*The exercise*
Render the lines below as a JSON list of strings, one string per line with blank lines omitted, covering only the lines from the line with "Document page, 1654x1241 pixels." to the line with "chart [357, 290, 1296, 1010]", inclusive.

*Record excerpts*
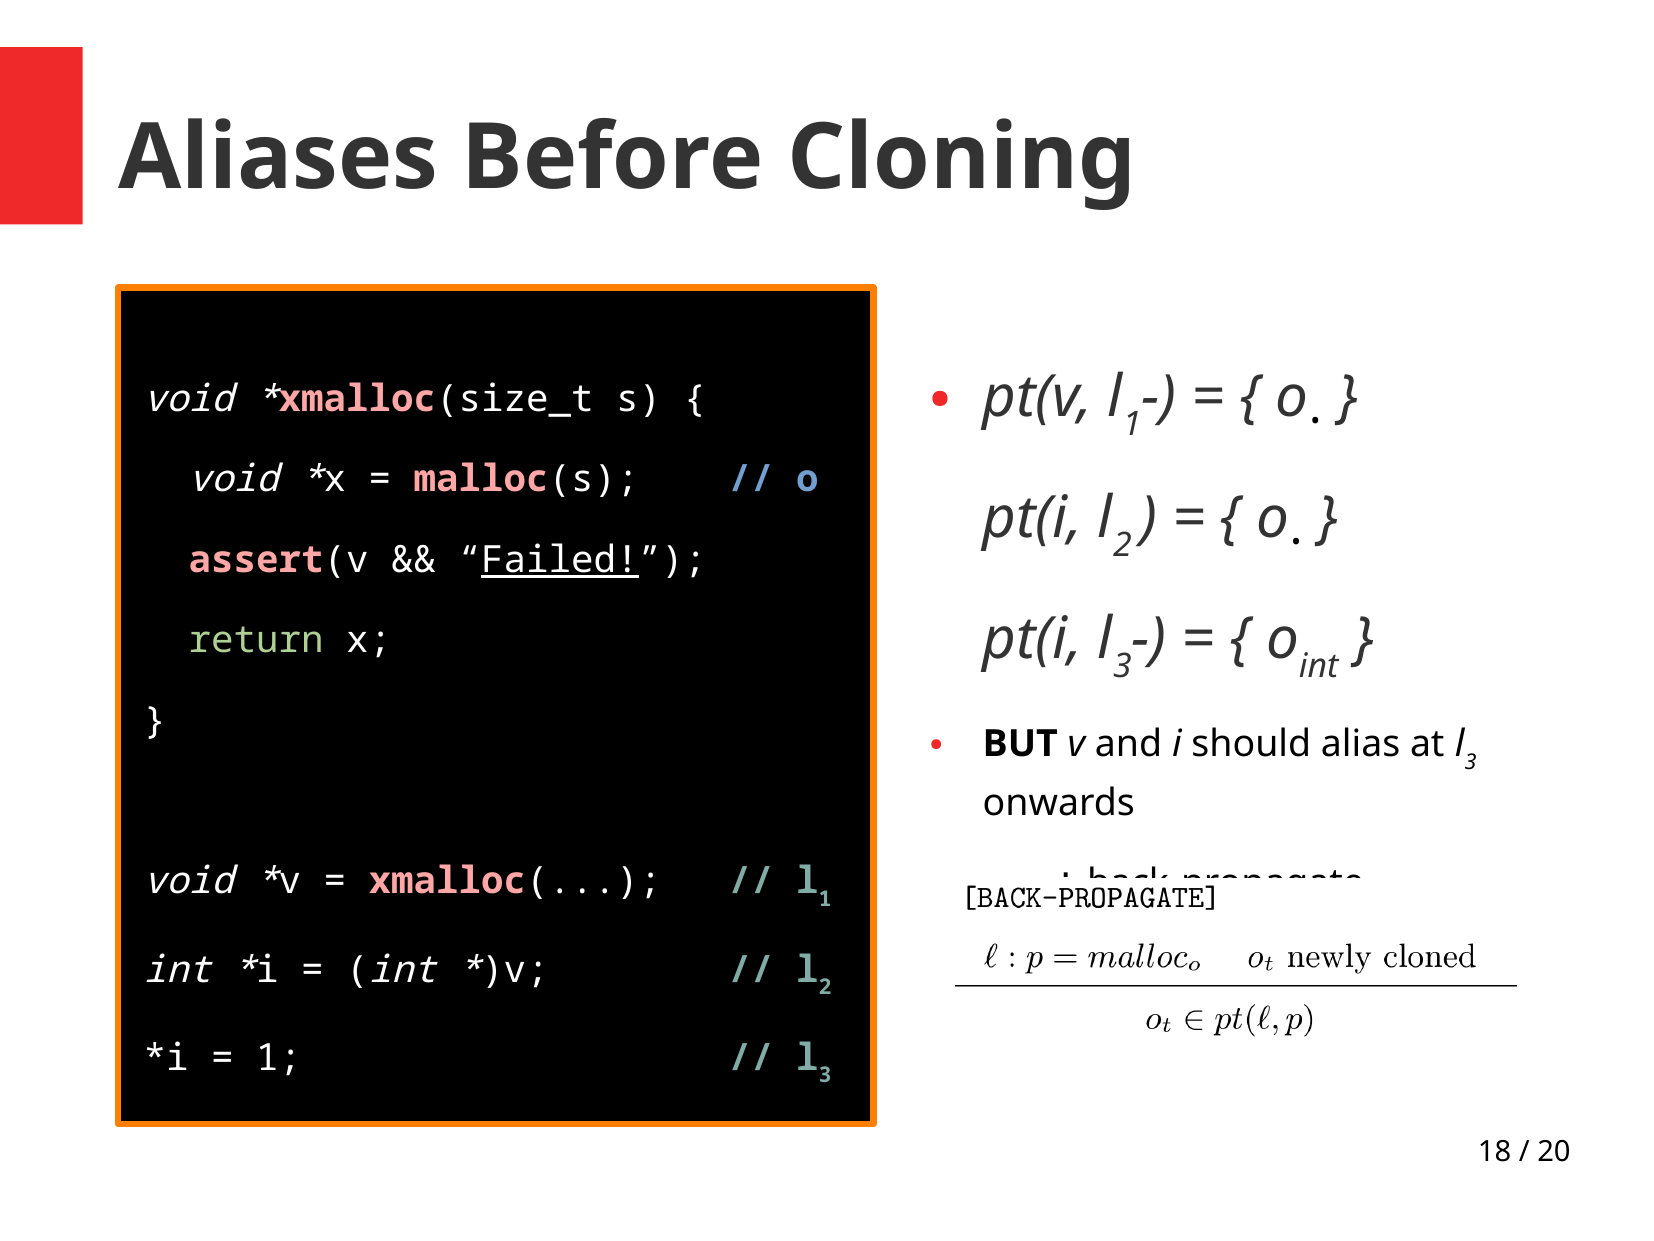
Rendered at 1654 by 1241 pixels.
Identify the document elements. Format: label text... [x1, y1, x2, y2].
==
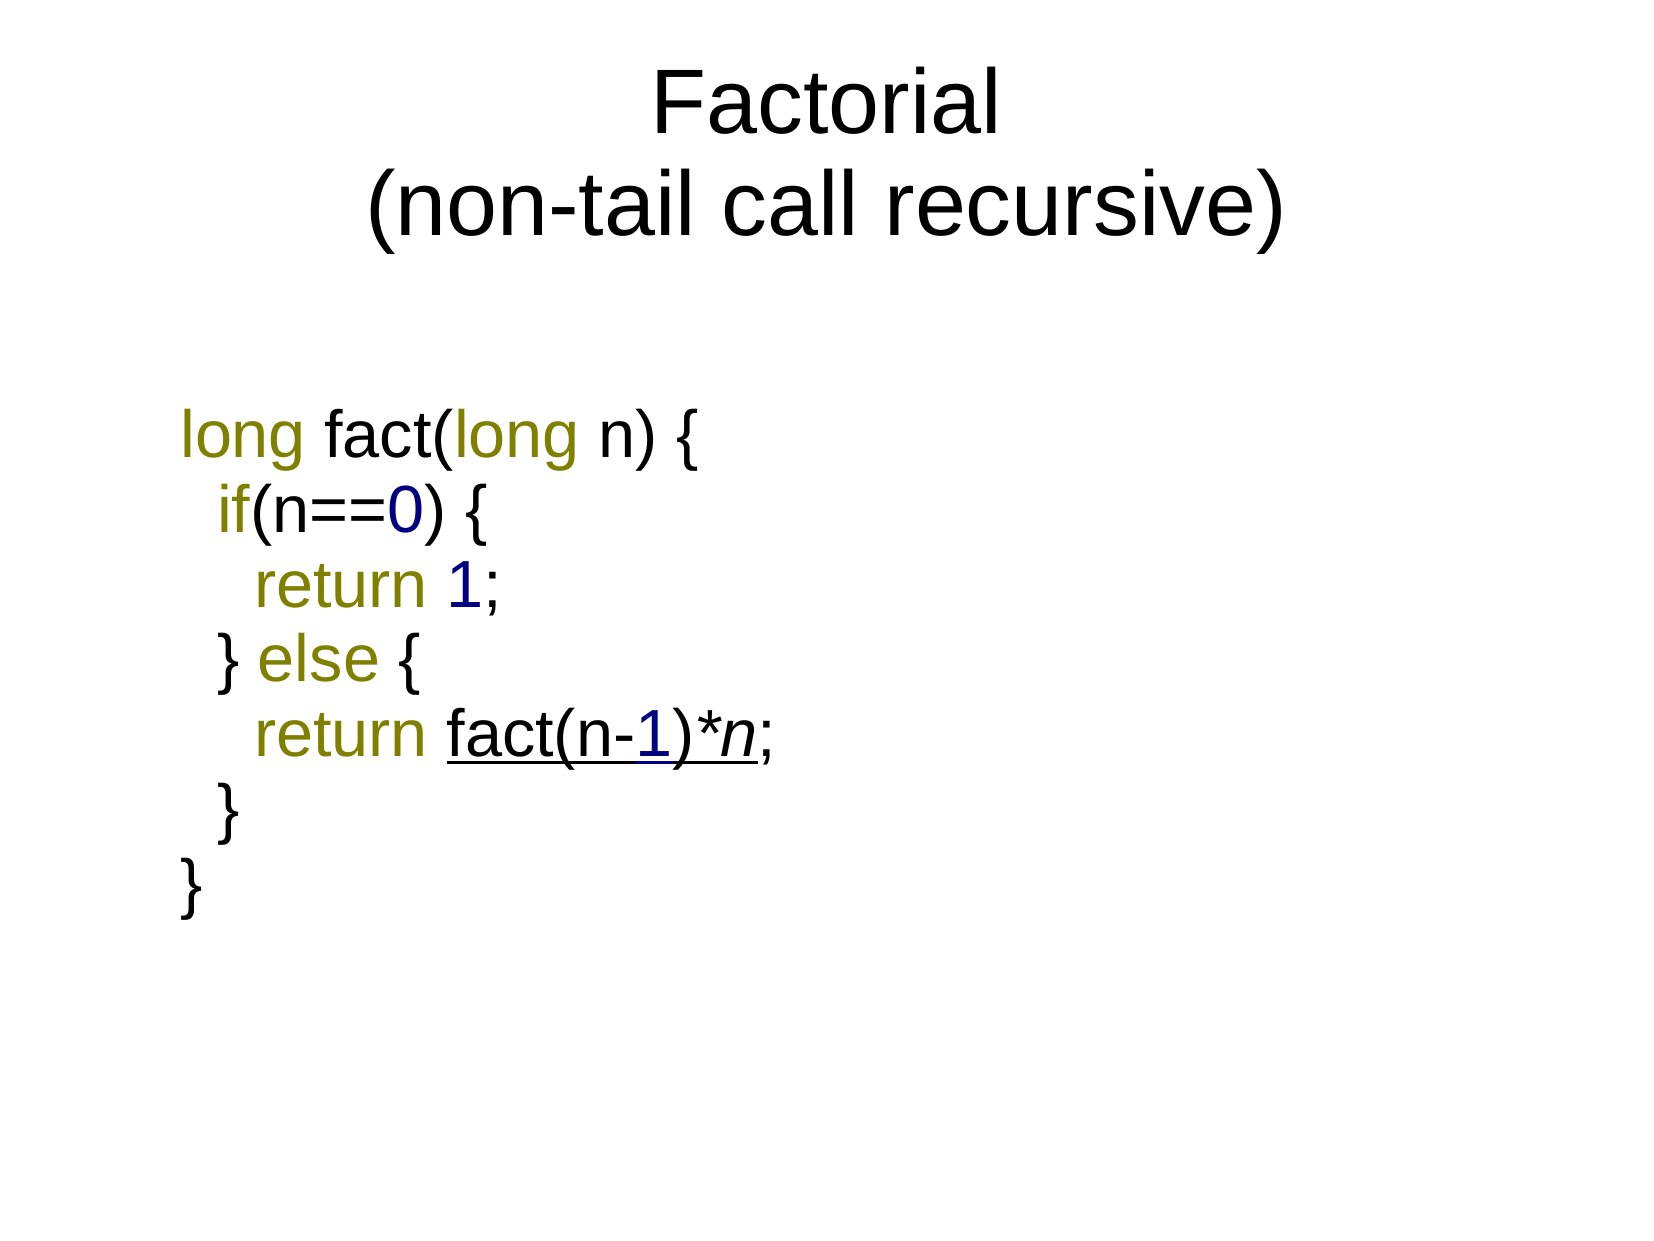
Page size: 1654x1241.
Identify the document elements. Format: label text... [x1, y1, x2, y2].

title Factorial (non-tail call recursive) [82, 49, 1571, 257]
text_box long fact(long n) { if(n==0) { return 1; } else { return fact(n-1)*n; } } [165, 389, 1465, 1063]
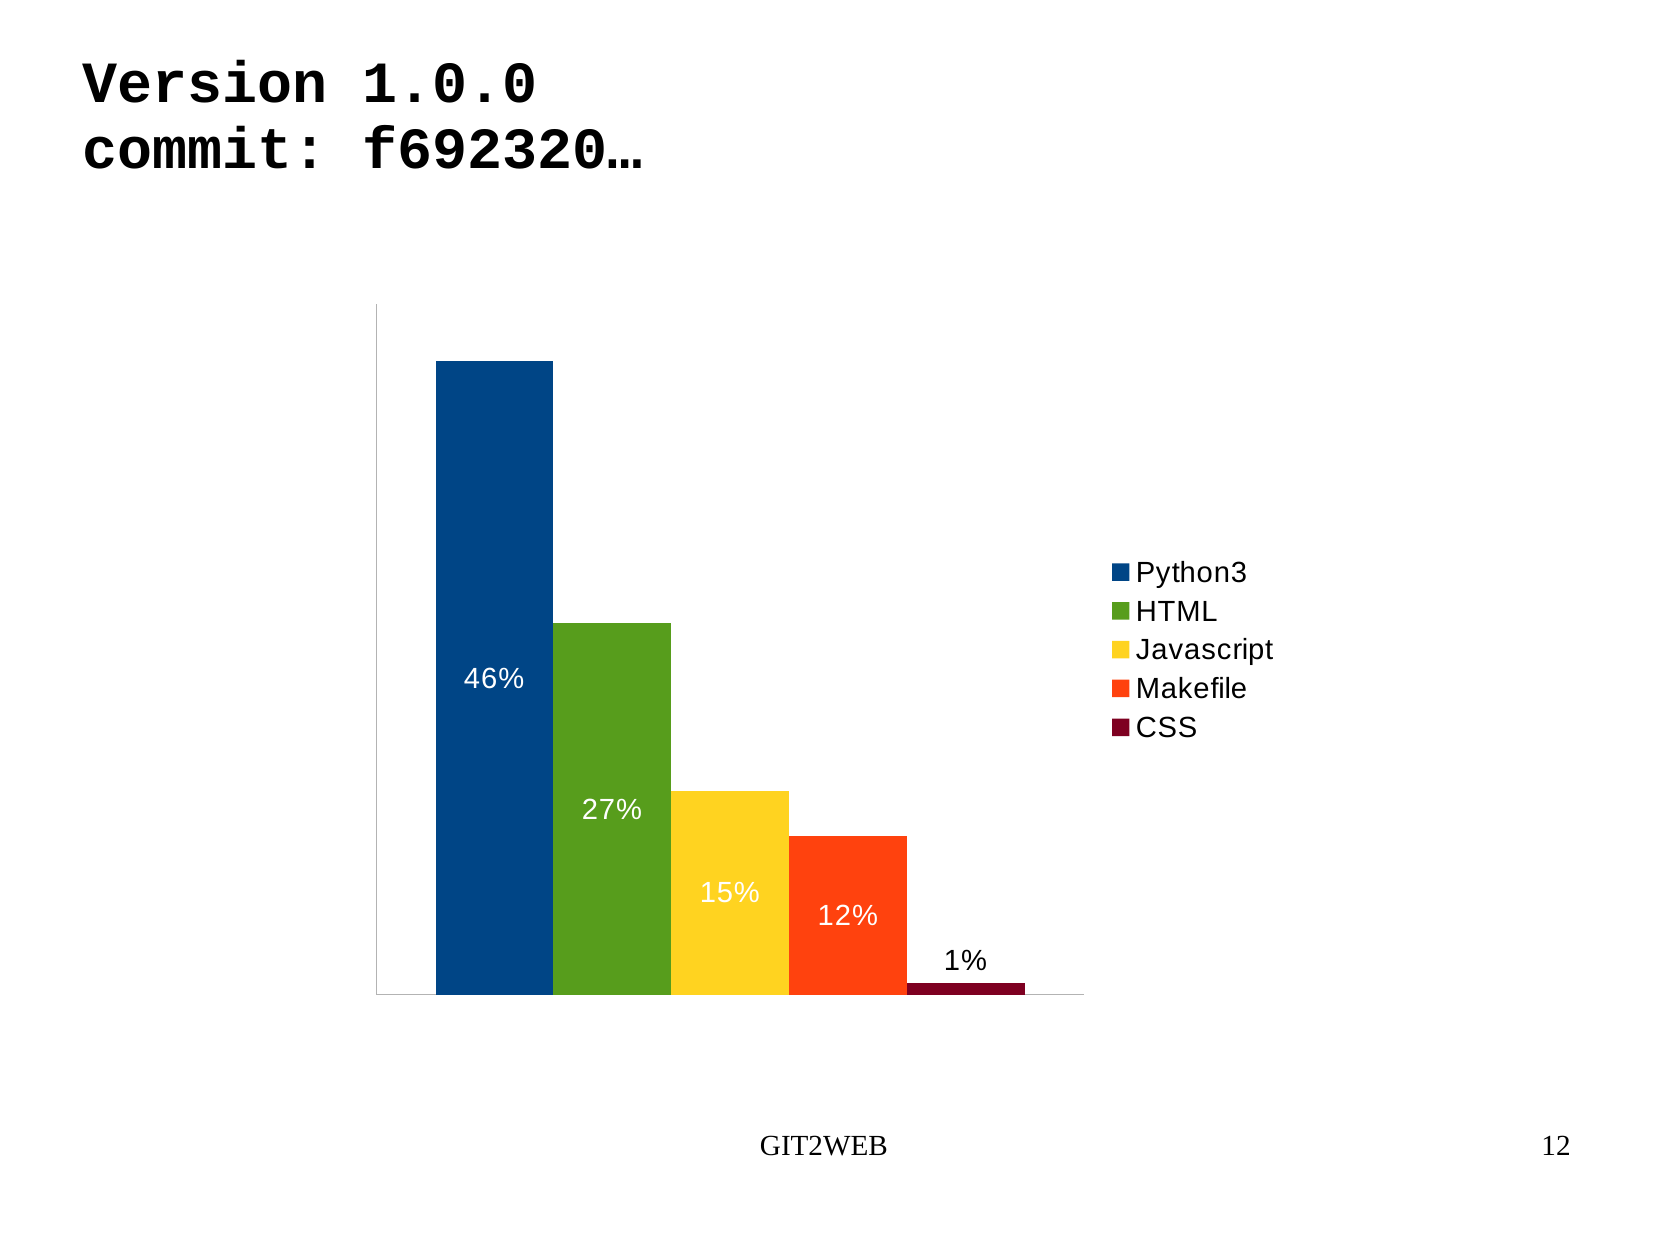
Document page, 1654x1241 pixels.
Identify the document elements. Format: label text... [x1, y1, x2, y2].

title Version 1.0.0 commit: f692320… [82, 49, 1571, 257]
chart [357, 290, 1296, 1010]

*Finished answer*
[
  "Document page, 1654x1241 pixels.",
  "Identify the document elements. Format: label text... [x1, y1, x2, y2].",
  "title Version 1.0.0 commit: f692320… [82, 49, 1571, 257]",
  "chart [357, 290, 1296, 1010]"
]